──────── Fragmento del documento ────────
La vocación dictatorial de Trump se ha expresado con mayor contundencia tras la entrada ilegal en territorio venezolano y apresar al jefe de Estado de ese país Nicolás Maduro y su esposa Cilia Flores.
Tras este acontecimiento en momentos que se habla de la época del derecho constitucional, el cual incluye el derecho internacional, Trump ha anunciado su pretensión de convertir a Venezuela en una nueva colonia del imperio norteamericano.
El gobernante de los Estados Unidos ha adelantado que busca manejar la riqueza petrolera de Venezuela, una de las principales del mundo.
Pero la violación de Trump llega todavía más lejos al advertir a los demás países latinoamericanos a verse en el espejo de Venezuela.
Tromp hizo una alusión directa contra el presidente de Colombia, Gustavo Petro, quien dice podría correr la misma suerte de Maduro.
Anteriormente lo hizo con Brasil a propósito de la condena por conspiración del expresidente Bolsonoro.
──────── Entradas proporcionadas ────────
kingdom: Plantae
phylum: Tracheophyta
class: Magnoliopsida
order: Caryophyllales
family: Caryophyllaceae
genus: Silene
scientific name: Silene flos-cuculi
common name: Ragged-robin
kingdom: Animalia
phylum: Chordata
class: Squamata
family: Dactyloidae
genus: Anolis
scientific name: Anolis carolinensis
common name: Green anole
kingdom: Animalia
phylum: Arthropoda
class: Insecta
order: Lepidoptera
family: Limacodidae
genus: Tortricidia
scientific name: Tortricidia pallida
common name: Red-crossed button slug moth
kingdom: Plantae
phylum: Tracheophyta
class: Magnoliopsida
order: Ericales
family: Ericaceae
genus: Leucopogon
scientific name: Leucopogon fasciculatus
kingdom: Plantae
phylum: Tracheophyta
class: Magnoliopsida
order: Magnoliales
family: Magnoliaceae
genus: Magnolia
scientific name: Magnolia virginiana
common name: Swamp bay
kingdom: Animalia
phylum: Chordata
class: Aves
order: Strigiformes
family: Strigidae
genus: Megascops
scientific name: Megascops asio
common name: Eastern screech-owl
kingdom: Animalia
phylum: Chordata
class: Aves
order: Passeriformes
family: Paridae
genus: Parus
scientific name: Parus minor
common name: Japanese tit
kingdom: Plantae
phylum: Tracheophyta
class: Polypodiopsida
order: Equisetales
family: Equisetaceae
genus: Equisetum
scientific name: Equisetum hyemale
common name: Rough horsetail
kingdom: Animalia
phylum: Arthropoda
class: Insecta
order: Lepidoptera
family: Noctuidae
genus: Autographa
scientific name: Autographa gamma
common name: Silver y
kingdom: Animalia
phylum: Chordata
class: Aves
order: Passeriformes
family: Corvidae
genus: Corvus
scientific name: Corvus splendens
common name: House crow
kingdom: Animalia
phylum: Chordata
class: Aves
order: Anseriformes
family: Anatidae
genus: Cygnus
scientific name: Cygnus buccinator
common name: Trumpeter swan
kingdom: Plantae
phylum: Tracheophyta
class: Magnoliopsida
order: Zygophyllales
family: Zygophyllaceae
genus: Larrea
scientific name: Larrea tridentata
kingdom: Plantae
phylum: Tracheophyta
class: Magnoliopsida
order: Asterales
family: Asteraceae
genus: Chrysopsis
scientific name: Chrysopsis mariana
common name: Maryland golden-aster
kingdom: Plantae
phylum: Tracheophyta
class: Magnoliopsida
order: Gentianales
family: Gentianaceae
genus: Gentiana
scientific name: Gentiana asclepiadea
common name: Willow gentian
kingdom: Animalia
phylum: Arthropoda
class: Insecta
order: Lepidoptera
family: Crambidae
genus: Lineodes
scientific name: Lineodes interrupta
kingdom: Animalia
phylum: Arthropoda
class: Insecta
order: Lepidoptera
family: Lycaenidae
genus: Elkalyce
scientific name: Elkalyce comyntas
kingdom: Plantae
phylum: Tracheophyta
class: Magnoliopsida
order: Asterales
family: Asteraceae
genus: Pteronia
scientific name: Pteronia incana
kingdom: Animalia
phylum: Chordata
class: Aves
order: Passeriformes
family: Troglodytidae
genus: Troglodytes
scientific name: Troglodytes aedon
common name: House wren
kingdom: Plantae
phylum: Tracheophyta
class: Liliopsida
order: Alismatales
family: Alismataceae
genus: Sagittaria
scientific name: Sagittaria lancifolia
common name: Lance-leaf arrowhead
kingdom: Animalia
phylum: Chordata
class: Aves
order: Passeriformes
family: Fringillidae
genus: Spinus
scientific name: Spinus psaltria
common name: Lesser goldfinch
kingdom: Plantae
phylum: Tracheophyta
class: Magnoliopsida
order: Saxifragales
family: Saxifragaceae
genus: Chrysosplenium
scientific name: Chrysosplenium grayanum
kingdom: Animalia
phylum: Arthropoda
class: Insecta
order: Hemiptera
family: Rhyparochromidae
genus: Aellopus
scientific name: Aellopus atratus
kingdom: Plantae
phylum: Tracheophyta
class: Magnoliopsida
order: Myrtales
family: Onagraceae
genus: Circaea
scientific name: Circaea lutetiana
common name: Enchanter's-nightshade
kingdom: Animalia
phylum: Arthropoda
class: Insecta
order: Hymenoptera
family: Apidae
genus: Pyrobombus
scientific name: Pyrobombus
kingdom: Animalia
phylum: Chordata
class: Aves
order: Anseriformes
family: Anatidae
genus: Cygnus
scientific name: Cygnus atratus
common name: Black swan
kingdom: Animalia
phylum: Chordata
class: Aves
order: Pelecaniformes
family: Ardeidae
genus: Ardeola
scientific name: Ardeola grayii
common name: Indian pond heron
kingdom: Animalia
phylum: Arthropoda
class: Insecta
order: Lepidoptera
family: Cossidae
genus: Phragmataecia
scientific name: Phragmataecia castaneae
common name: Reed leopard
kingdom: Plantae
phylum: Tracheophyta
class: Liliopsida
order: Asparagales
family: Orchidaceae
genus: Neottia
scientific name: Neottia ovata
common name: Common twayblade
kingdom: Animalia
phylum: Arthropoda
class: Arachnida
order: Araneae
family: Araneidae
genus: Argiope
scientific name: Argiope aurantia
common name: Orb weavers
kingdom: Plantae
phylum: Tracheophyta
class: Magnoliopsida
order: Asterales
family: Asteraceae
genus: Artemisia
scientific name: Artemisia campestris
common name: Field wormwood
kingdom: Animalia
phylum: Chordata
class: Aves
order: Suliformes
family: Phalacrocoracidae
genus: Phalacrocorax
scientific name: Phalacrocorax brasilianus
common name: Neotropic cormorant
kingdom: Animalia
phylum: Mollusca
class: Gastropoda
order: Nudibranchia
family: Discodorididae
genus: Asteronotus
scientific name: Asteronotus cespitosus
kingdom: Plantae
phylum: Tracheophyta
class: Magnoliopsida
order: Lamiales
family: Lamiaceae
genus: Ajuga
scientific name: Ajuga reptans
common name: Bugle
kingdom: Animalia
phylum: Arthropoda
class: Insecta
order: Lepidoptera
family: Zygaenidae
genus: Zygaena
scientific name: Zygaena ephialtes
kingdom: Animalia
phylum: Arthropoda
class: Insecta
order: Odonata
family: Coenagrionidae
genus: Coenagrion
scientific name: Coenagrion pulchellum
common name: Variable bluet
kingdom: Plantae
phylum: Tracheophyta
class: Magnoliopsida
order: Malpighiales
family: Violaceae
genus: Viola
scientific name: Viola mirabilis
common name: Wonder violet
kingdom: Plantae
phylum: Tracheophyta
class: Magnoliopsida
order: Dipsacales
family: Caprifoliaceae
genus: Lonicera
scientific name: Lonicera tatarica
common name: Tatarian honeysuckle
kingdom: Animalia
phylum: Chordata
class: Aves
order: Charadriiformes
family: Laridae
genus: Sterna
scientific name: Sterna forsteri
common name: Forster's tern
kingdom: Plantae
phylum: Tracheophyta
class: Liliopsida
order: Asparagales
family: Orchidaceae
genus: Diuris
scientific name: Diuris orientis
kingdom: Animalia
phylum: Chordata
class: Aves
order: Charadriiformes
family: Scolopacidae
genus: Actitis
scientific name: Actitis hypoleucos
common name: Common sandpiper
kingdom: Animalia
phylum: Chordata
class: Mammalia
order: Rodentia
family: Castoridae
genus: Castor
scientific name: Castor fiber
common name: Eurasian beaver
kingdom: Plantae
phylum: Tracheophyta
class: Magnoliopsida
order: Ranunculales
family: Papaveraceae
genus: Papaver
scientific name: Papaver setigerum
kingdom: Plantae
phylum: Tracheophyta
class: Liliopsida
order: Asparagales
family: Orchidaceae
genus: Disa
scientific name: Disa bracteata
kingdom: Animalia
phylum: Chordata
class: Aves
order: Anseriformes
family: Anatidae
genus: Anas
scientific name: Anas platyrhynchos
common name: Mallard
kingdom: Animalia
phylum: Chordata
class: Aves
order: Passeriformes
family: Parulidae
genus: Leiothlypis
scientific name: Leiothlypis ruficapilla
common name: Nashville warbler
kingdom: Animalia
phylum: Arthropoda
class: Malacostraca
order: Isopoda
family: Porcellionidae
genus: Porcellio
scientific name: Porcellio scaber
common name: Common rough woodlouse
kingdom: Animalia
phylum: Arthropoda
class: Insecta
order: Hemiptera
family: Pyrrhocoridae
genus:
────────
Descripción del problema -> Continúa el fragmento sobre Trump y Venezuela a partir de su última oración. Las entradas no intervienen en esto.

Respuesta al ejercicio ->
Pero de igual modo se ha comportado con Honduras, donde en sus recientes elecciones presidenciales auspició uno de los candidatos y presionó con advertencias de actuar duramente contra los que estén en contra de sus designios.
Al fin impuso su voluntad, sin que haya reacción fuerte de rechazo a la vocación imperial del presidente de Estados Unidos.
No sé entiende por qué los países latinoamericanos no se unen en un bloque para rechazar la política de dominación y dictatorial de Donald Trump.
Incluso en el rechazo a la violación del derecho internacional por parte de los Estados Unidos pueden incluirse los países de la Unión Europea, que son permanentemente asediados y amenazados de imponerles aranceles y otros castigos como parte de la vocación dictatorial del mandatario norteamericano.
El chantaje de los Estados Unidos incluye también el otorgamiento de visados para ingresar al territorio de la potencia del norte.
La conducta de Trump es como si su administración haya borrado del mapa la supuesta clase gobernante que existe allí.
El problema se torna tan grave que la violación de derechos no solo se produce en Estados Unidos, sino en todo el mundo que parece haber retornado el derecho constitucional clásico, que fue sustituido por el derecho constitucional moderno en que los Estados grandes aplastan a los pequeños.
La época Trump prácticamente ha borrado el legado establecido por Estados Unidos a través del derecho constitucional difuso y sobre el equilibrio de los poderes.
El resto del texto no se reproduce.